# Bulls at 3 Mile Bridge



## Bduv (Nov 20, 2007)

Met Henry this morning at the South side of 3 Mile Bridge. 

I was running late. Henry was already on the water when I got there. 

I decided to try for some live bait with the cast net before heading out to meet him. 3 throws netted +/- 50 finger mullet. So I loaded up and started peddling out to Henry. 

Water was very rough, felt like a washing machine with waves coming from all sides. After about 30 min, I finally made it to him. 

Henry had already hooked & lost 1 Bull Red at boatside before I got there. It was just the beginning... Henry put a finger mullet on a jig head and started casting & trolling just like with a Gulp. I put one on a bottom rig and started heading back twards the bridge. 

A few minutes later I turn around and Henry is bowed up with a nice Red. I headed over to take some pics. 

After seeing that fish, I decided to change my technique as well. I left the bottom rig out, put finger mullet on jig heads on the other 2 rods and started back for the bridge. I could see some bait breaking water up ahead, so I cast into the middle of it. Fish ON...Big Fish On... I'm fighting this one while trying to reel in the other 2 lines... too late. The bottom rig bows over about 30 sec after setting the hook on the 1st fish, then the other rod with the jig/finger mullte bows over as well. I had 3 bulls running 3 different directions and couldnt turn any of them. After 2 - 3 minutes of chaos, the bottom rig snaps off, then a few minutes later the other fish throws the hook. Now I'm down to a manageable fight. It lasted for at least 15 minutes and when I finally got him to the surface, he threw the hook as well. Fun fight, but frustrating to lose him after all of that. 

Henry came over to get into the action and after a 10 - 15 minute battle, he boated another fish. I'm starting to get jealous at this point. But it didnt take long to get back into the action. I started heading back twards the bridge when I look at the FF and the screen is Black with fish symbols. I threw out another mullet and as soon as it hit the water it was on again. 10 - 15 minutes later I finally gt him to the yak. 

A little while later, we saw the most amazing thing. Bait started breaking water again all around us and you could see the huge gold backs of the bulls breaking up out of the water chasing the bait. They were all around us. Needless to say, we both hooked up again on the 1st cast. 

The day continued like that for several hours. I think Henry caught 5 - 6 fish. I caught 4 and was broken off by a couple that I couldnt turn. 

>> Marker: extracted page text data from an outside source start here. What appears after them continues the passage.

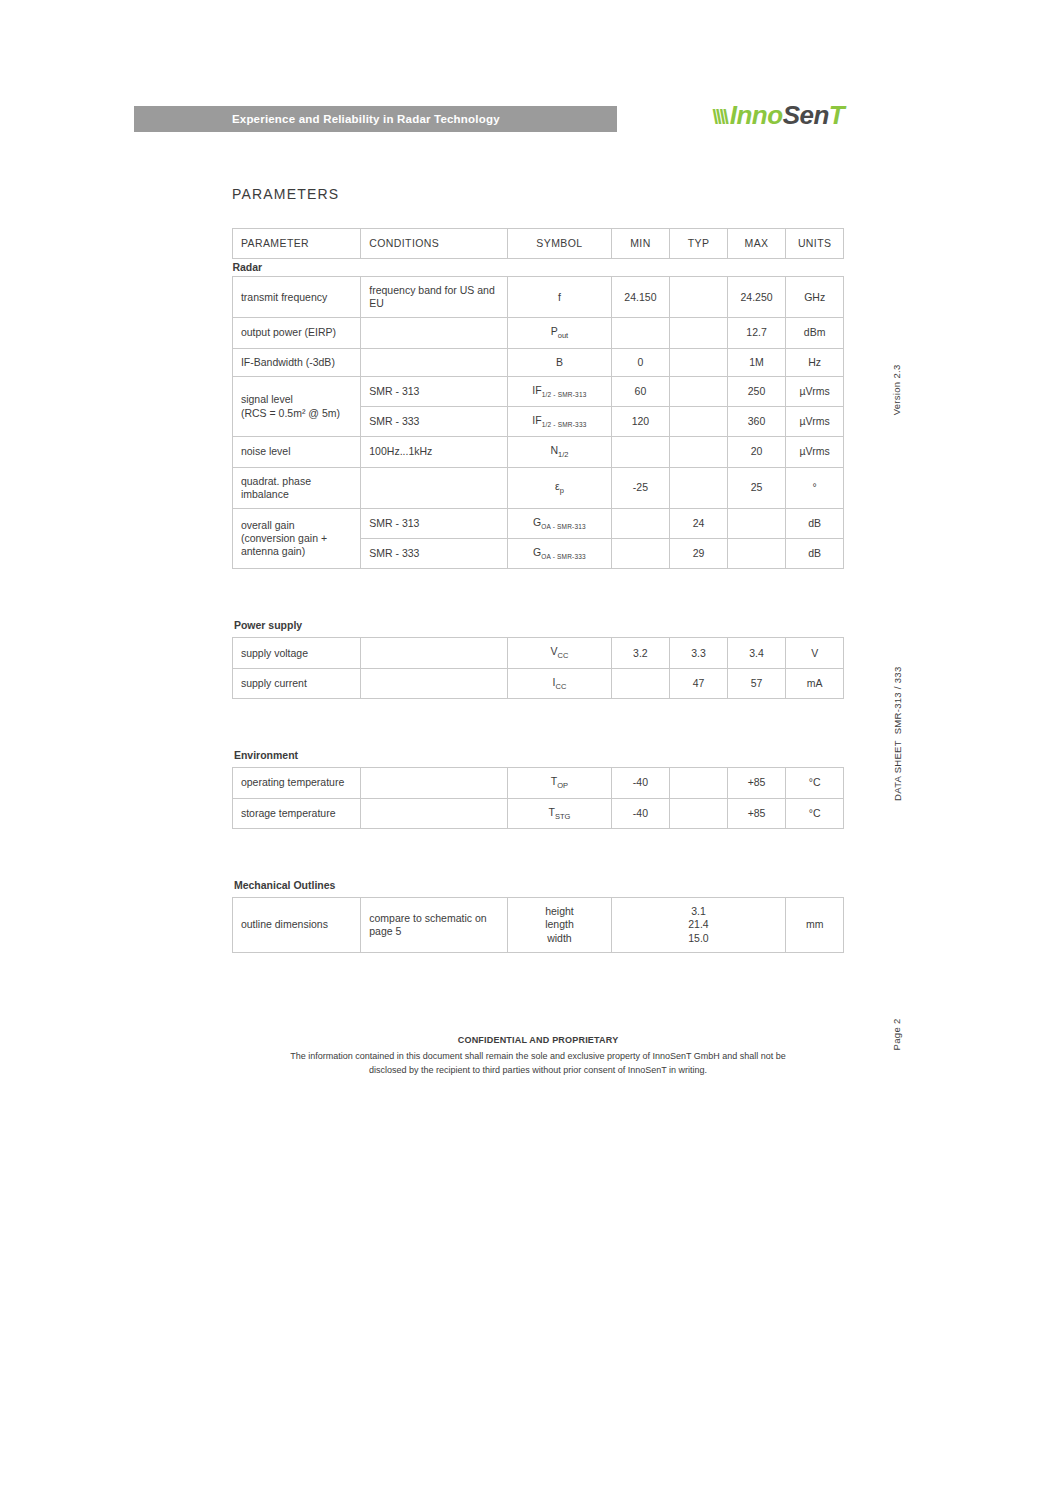Experience and Reliability in Radar Technology
\\\\Inno SenT
PARAMETERS
| PARAMETER | CONDITIONS | SYMBOL | MIN | TYP | MAX | UNITS |
| --- | --- | --- | --- | --- | --- | --- |
| Radar |
| transmit frequency | frequency band for US and EU | f | 24.150 | | 24.250 | GHz |
| output power (EIRP) | | P out | | | 12.7 | dBm |
| IF-Bandwidth (-3dB) | | B | 0 | | 1M | Hz |
| signal level (RCS = 0.5m² @ 5m) | SMR - 313 | IF 1/2 - SMR-313 | 60 | | 250 | µVrms |
| SMR - 333 | IF 1/2 - SMR-333 | 120 | | 360 | µVrms |
| noise level | 100Hz...1kHz | N 1/2 | | | 20 | µVrms |
| quadrat. phase imbalance | | ε p | -25 | | 25 | ° |
| overall gain (conversion gain + antenna gain) | SMR - 313 | G OA - SMR-313 | | 24 | | dB |
| SMR - 333 | G OA - SMR-333 | | 29 | | dB |
Power supply
| supply voltage | | V CC | 3.2 | 3.3 | 3.4 | V |
| supply current | | I CC | | 47 | 57 | mA |
Environment
| operating temperature | | T OP | -40 | | +85 | °C |
| storage temperature | | T STG | -40 | | +85 | °C |
Mechanical Outlines
| outline dimensions | compare to schematic on page 5 | height length width | 3.1 21.4 15.0 | mm |
Version 2.3
DATA SHEET SMR-313 / 333
Page 2
CONFIDENTIAL AND PROPRIETARY
The information contained in this document shall remain the sole and exclusive property of InnoSenT GmbH and shall not be
disclosed by the recipient to third parties without prior consent of InnoSenT in writing.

Great day on the water, I hope to do it again soon. 

Bryan


----------



## YakAtak (Oct 11, 2007)

Nice fish and nice report Im going out to 3 mile tomorrow for the first time any suggestions on what bait to use and where to fish any info will help alot thanks


----------



## Wharf Rat (Sep 27, 2007)

Dang! I know you had a good time!!!



hb


----------



## lopcalvin (Sep 30, 2007)

Man that must have been pure chaos with 3 Bulls on at once in a yak. Great report and pics! :clap


----------



## JOHNJOHN205 (Oct 2, 2007)

good report


----------



## Bduv (Nov 20, 2007)

JC21,

If you can find the fish, you can throw pretty much anything and they will hit it. Bucktail jigs, swim baits, topwater plugs...The trick is finding the fish when they arent chasing bait at the top.

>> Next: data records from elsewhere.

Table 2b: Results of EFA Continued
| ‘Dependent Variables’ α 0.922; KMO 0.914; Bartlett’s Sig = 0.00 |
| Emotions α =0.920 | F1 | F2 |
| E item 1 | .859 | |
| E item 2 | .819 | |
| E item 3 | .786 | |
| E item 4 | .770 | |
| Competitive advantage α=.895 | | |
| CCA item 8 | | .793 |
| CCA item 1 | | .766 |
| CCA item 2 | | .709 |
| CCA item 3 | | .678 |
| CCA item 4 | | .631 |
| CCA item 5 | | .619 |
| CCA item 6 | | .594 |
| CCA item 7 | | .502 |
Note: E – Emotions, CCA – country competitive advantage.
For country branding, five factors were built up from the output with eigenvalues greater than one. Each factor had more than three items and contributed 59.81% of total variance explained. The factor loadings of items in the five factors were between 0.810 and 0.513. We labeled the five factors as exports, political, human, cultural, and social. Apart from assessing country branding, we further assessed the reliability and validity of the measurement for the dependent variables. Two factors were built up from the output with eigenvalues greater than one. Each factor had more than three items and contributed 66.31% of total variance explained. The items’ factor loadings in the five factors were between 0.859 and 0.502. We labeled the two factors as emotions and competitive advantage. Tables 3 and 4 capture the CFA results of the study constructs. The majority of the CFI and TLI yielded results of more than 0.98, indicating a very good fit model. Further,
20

We just peddled around until we found them on the FF and then started casting. I think we had an advantage being in yaks because we dont have any motor noise to make them scatter.

Good luck out there.

Bryan


----------



## need2fish (Oct 2, 2007)

Great report and pics. I know that must have been chaos with 3 on in a kayak - I had two on in my kayak once out at Navarre pier - can't imagine 3.


----------



## ChrisH2O (Oct 4, 2007)

Very nice...I'm hoping to get out and catch me one from my yak.

Chris


----------



## Linda (Oct 2, 2007)

I like that last picture- you have great balance, if I tried to do that I would have ended up in the water lol. I took the Hobie out yesterday but stayed in Bayou Texar, I had Hannah on the back of my yak and the bay was looking a little too rough...Linda


----------



## Bduv (Nov 20, 2007)

I would say that we stayed on the fish from about 8:00 to around noon.

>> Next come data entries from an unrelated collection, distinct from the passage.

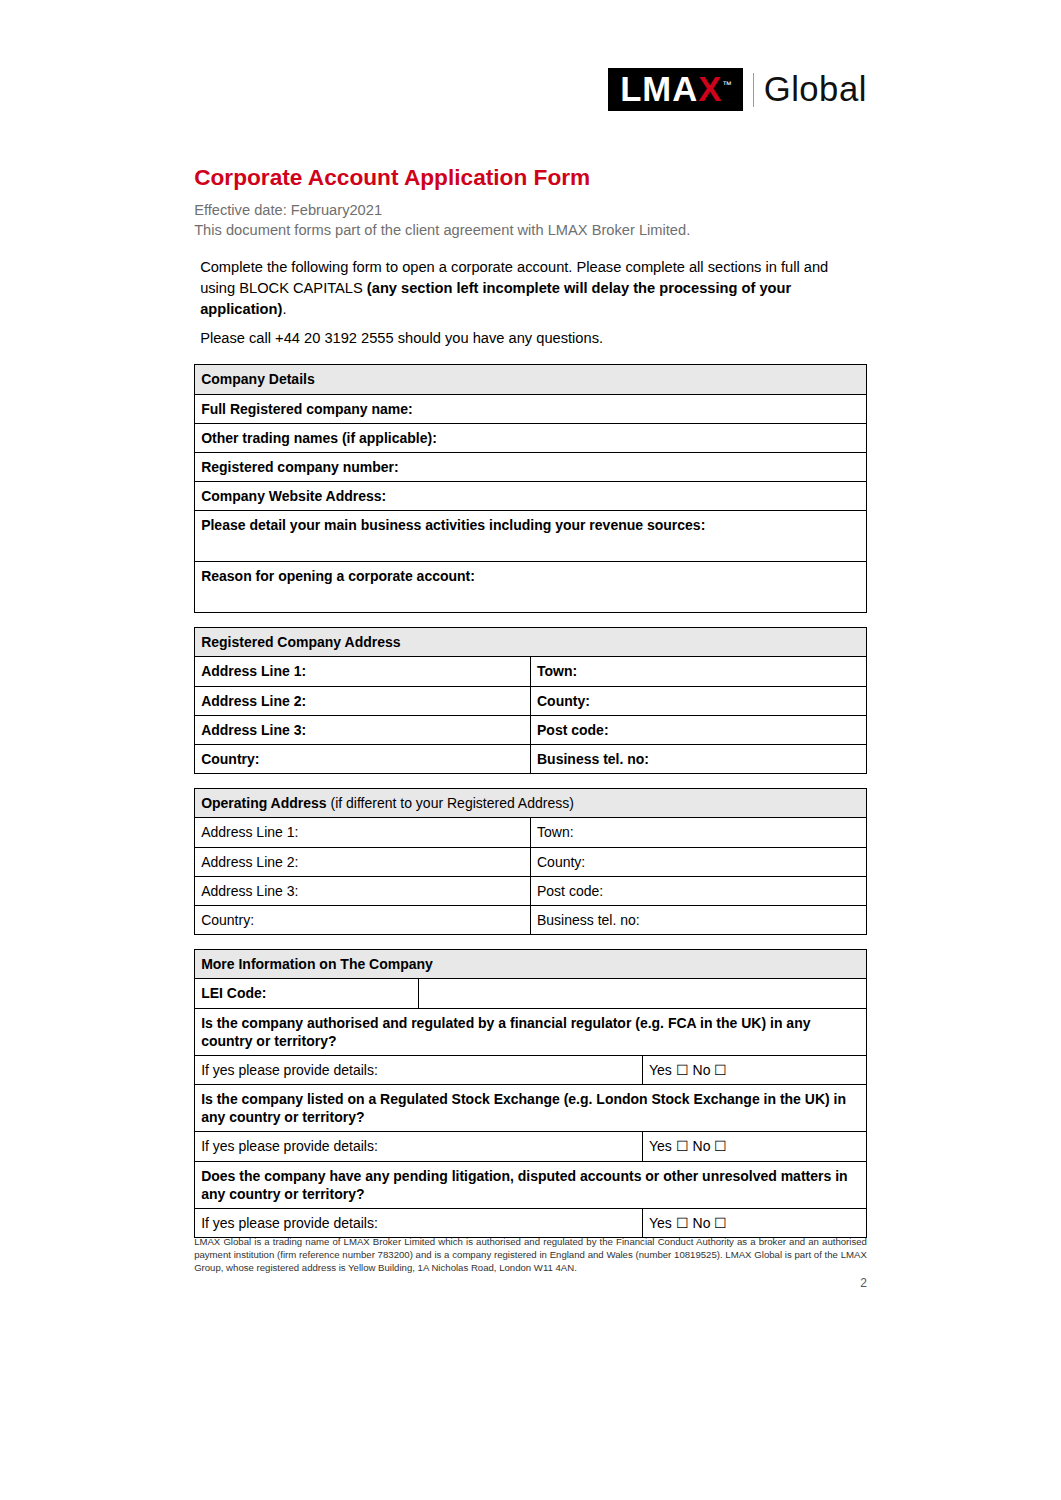LMAX™
Global
Corporate Account Application Form
Effective date: February2021
This document forms part of the client agreement with LMAX Broker Limited.
Complete the following form to open a corporate account. Please complete all sections in full and using BLOCK CAPITALS (any section left incomplete will delay the processing of your application).
Please call +44 20 3192 2555 should you have any questions.
| Company Details |
| --- |
| Full Registered company name: |
| Other trading names (if applicable): |
| Registered company number: |
| Company Website Address: |
| Please detail your main business activities including your revenue sources: |
| Reason for opening a corporate account: |
| Registered Company Address |
| --- |
| Address Line 1: | Town: |
| Address Line 2: | County: |
| Address Line 3: | Post code: |
| Country: | Business tel. no: |
| Operating Address (if different to your Registered Address) |
| --- |
| Address Line 1: | Town: |
| Address Line 2: | County: |
| Address Line 3: | Post code: |
| Country: | Business tel. no: |
| More Information on The Company |
| --- |
| LEI Code: | |
| Is the company authorised and regulated by a financial regulator (e.g. FCA in the UK) in any country or territory? |
| If yes please provide details: | Yes ☐ No ☐ |
| Is the company listed on a Regulated Stock Exchange (e.g. London Stock Exchange in the UK) in any country or territory? |
| If yes please provide details: | Yes ☐ No ☐ |
| Does the company have any pending litigation, disputed accounts or other unresolved matters in any country or territory? |
| If yes please provide details: | Yes ☐ No ☐ |
LMAX Global is a trading name of LMAX Broker Limited which is authorised and regulated by the Financial Conduct Authority as a broker and an authorised payment institution (firm reference number 783200) and is a company registered in England and Wales (number 10819525). LMAX Global is part of the LMAX Group, whose registered address is Yellow Building, 1A Nicholas Road, London W11 4AN.
2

They were only hitting on the surface once or twice. The rest of the time we just peddled around looking at the FF.

We probably could have caught more but every time we stopped to re-rig the wind would blow us 1/4 - 1/2 mile West of the bridge and it would take a while to get back to the fish. According to Henrys GPS, we peddled over 8 miles yesterday.

Most fish were caught 300 - 400 ydsWest of the bridge just South of the channelin around 25' of water.

Bryan


----------



## tyminer (Sep 27, 2007)

Awesome report! Its a blast when you get on a big school like that


----------



## Ed Mashburn (Oct 1, 2007)

Excelllent report! I saw you guys as I passed over the 3 Mile- it was rough. What happened to you is why I don't have more than 1 line out at a time in my 'yak. I love hooking those big reds in the yak and going for a ride with them- they can pull a 'yak around for a long time. Great job- Ed Mashburn


----------



## SheYakFishr (Oct 1, 2007)

Yep.... There is nothing like getting a 3-hookup... to get the old ticker to go bonkers... Laffs. That was great... sure wish I could have been out there... maybe next time. I've been swamped with the pirates... getting ready for Christmas. We did win 1st place in the Christmas boat parade!!! Whhooohoooooo It turned out GREAT!!! Lots of nicely decorated boats.. and it was beautiful on the water... with all the colored lights.


----------